Looking at the table above, we notice that 8/10 of the top 10 most popular playlists by the `average_popularity` metric are playlists with less than 100 songs. Just because a playlist has a lot of songs, or a high aggregate popularity, doesn't mean that the average popularity of a song on that playlist is high. Our new metric of `average_popularity` lets us rank playlists where the size of a playlist has no effect on it's overall score. We can visualize the top 25 playlists by average popularity in a bar chart.

In [38]:
top_25_playlists = playlists.sort('average_popularity', descending=True).take[:25]
top_25_playlists.barh('playlist_name', 'average_popularity')

Creating a new metric like `average_popularity` helps us more accurately and fairly measure the popularity of a playlist. 

We saw before when looking at the top 25 artists that they were all male. Now looking at the top playlists, we see that the current landscape of popular playlists and music may have an effect on the artists that are popular. For example, the RapCaviar is the second most popular playlist, and generally there tends to be fewer female rap artists than male. This shows that the current landscape of popular music can affect the types of artists topping the charts.

## Towards numerical variables
Most of the time, we are not solely interested in categorical variables. Our Spotify data also contains information on the release date of the track, so we can see how many songs were released each year.

In [39]:
grouped_years = spotify.select('track_artist', 'creation_year').group('creation_year').sort('count', descending=True)
grouped_years

creation_year,count
2019,9081
2018,3312
2017,2430
2016,2127
2015,1779
2014,1524
2013,956
2012,786
2020,785
2008,622


Sorting by the descending count lets us see which years had the most songs.

In [40]:
grouped_years.barh('creation_year', 'count')
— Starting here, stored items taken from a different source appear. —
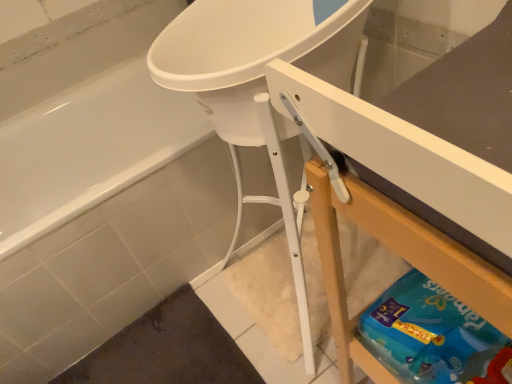
Question: Is white glossy bathtub at upper left taller than blue cardboard box at lower right?

Choices:
 (A) no
 (B) yes

Answer: (B)

Question: Is white glossy bathtub at upper left further to the viewer compared to blue cardboard box at lower right?

Choices:
 (A) no
 (B) yes

Answer: (B)

Question: Would you say white glossy bathtub at upper left is outside blue cardboard box at lower right?

Choices:
 (A) yes
 (B) no

Answer: (A)

Question: Considering the relative sizes of white glossy bathtub at upper left and blue cardboard box at lower right in the image provided, is white glossy bathtub at upper left thinner than blue cardboard box at lower right?

Choices:
 (A) yes
 (B) no

Answer: (B)

Question: Is white glossy bathtub at upper left facing away from blue cardboard box at lower right?

Choices:
 (A) no
 (B) yes

Answer: (A)

Question: From a real-world perspective, is white glossy bathtub at upper left located beneath blue cardboard box at lower right?

Choices:
 (A) yes
 (B) no

Answer: (A)

Question: Is white glossy bathtub at upper left completely or partially inside blue cardboard box at lower right?

Choices:
 (A) yes
 (B) no

Answer: (B)

Question: Is blue cardboard box at lower right wider than white glossy bathtub at upper left?

Choices:
 (A) yes
 (B) no

Answer: (B)

Question: From a real-world perspective, is blue cardboard box at lower right positioned over white glossy bathtub at upper left based on gravity?

Choices:
 (A) yes
 (B) no

Answer: (A)

Question: Is blue cardboard box at lower right facing towards white glossy bathtub at upper left?

Choices:
 (A) yes
 (B) no

Answer: (B)

Question: Is blue cardboard box at lower right facing away from white glossy bathtub at upper left?

Choices:
 (A) no
 (B) yes

Answer: (A)

Question: Is blue cardboard box at lower right at the left side of white glossy bathtub at upper left?

Choices:
 (A) yes
 (B) no

Answer: (B)

Question: In terms of width, does white glossy bathtub at upper left look wider or thinner when compared to blue cardboard box at lower right?

Choices:
 (A) thin
 (B) wide

Answer: (B)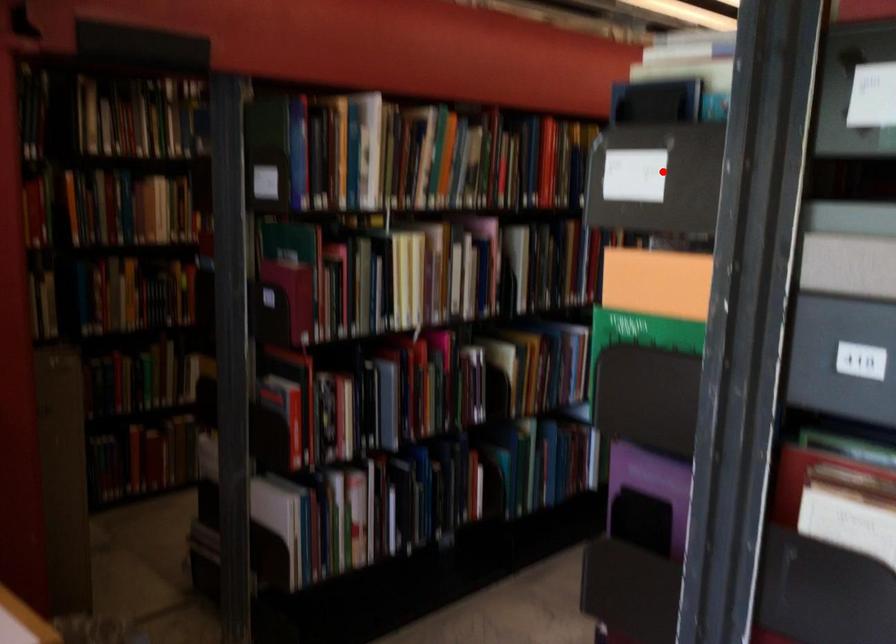
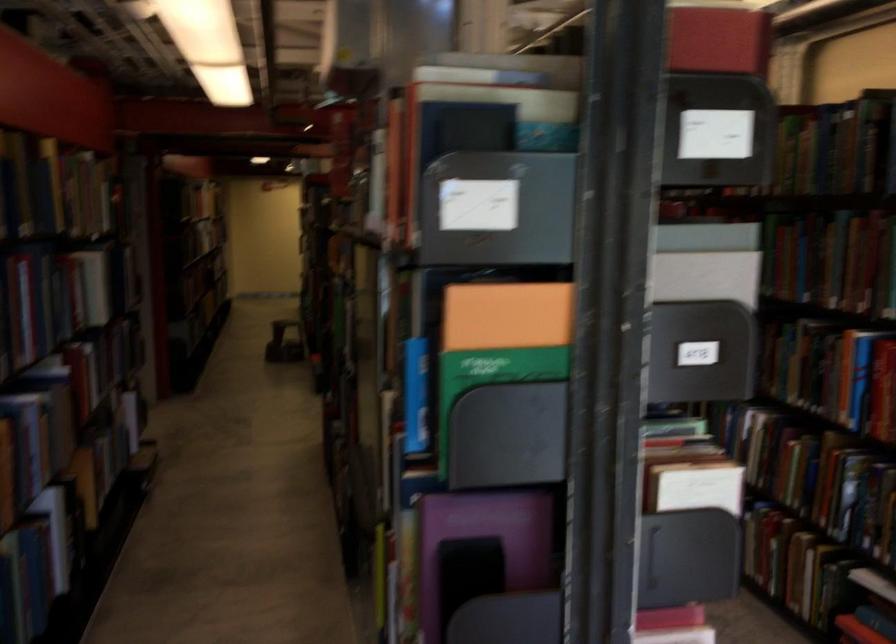
The point at the highlighted location is marked in the first image. Where is the corresponding point in the second image?

(497, 209)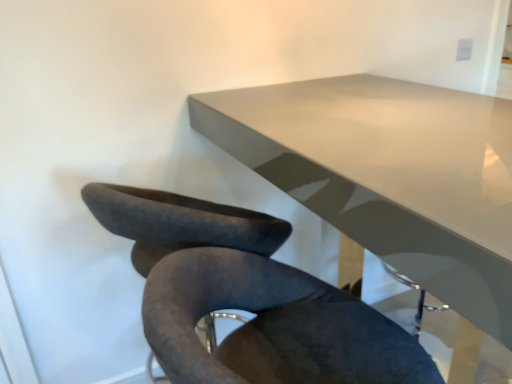
Question: From the image's perspective, is velvet dark gray chair at lower center above or below white glossy table at upper center?

Choices:
 (A) above
 (B) below

Answer: (B)

Question: Considering their positions, is velvet dark gray chair at lower center located in front of or behind white glossy table at upper center?

Choices:
 (A) front
 (B) behind

Answer: (A)

Question: Based on their sizes in the image, would you say velvet dark gray chair at lower center is bigger or smaller than white glossy table at upper center?

Choices:
 (A) small
 (B) big

Answer: (A)

Question: From a real-world perspective, is white glossy table at upper center physically located above or below velvet dark gray chair at lower center?

Choices:
 (A) below
 (B) above

Answer: (A)

Question: From the image's perspective, is white glossy table at upper center above or below velvet dark gray chair at lower center?

Choices:
 (A) below
 (B) above

Answer: (B)

Question: Would you say white glossy table at upper center is to the left or to the right of velvet dark gray chair at lower center in the picture?

Choices:
 (A) left
 (B) right

Answer: (B)

Question: Does point [223, 124] appear closer or farther from the camera than point [115, 205]?

Choices:
 (A) farther
 (B) closer

Answer: (A)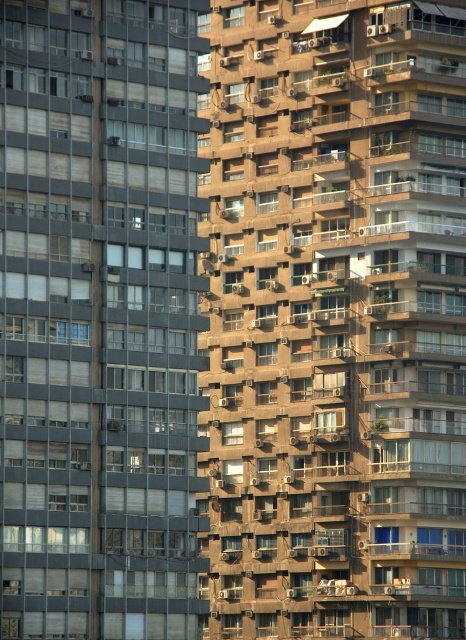
Question: Does brown concrete building at center appear under matte glass windows at left?

Choices:
 (A) yes
 (B) no

Answer: (B)

Question: Does brown concrete building at center have a greater width compared to matte glass windows at left?

Choices:
 (A) yes
 (B) no

Answer: (A)

Question: Is brown concrete building at center above matte glass windows at left?

Choices:
 (A) yes
 (B) no

Answer: (A)

Question: Among these points, which one is nearest to the camera?

Choices:
 (A) (128, 36)
 (B) (315, 356)

Answer: (A)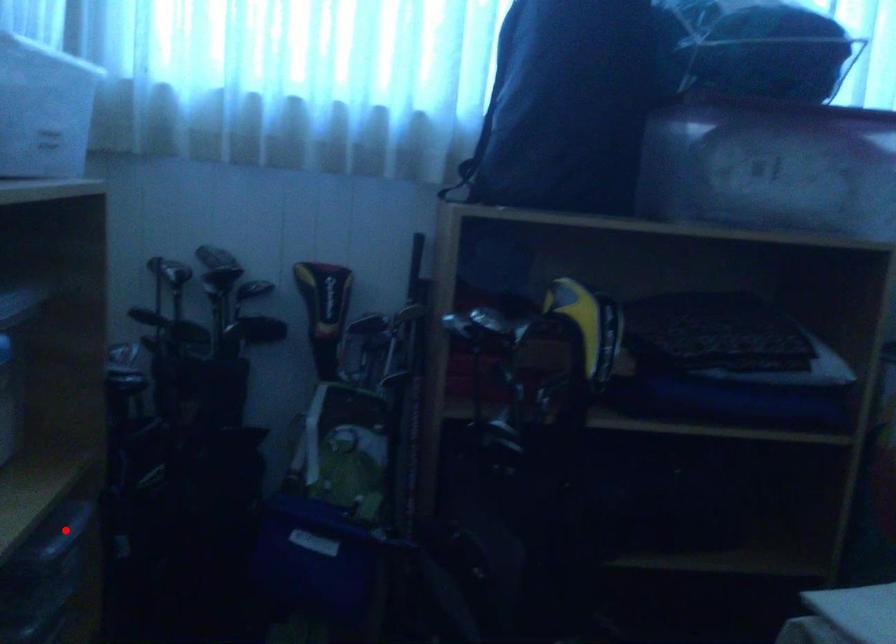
The longest bars correspond to most recent years, but if you look closely, the years are not listed in chronological order. Years are a fixed chronological unit that have a specified order, but the bar chart is treating year as a categorical variable. We can sort by year instead of by count in order to get a chronological bar chart.

In [41]:
grouped_years.sort('creation_year', descending=True).barh('creation_year', 'count')

Now we can see that more songs have been released in more recent years. The bar for 2020 is much shorter than the bar for 2019, because the data was downloaded in January 2020, when there weren't very many new songs out yet.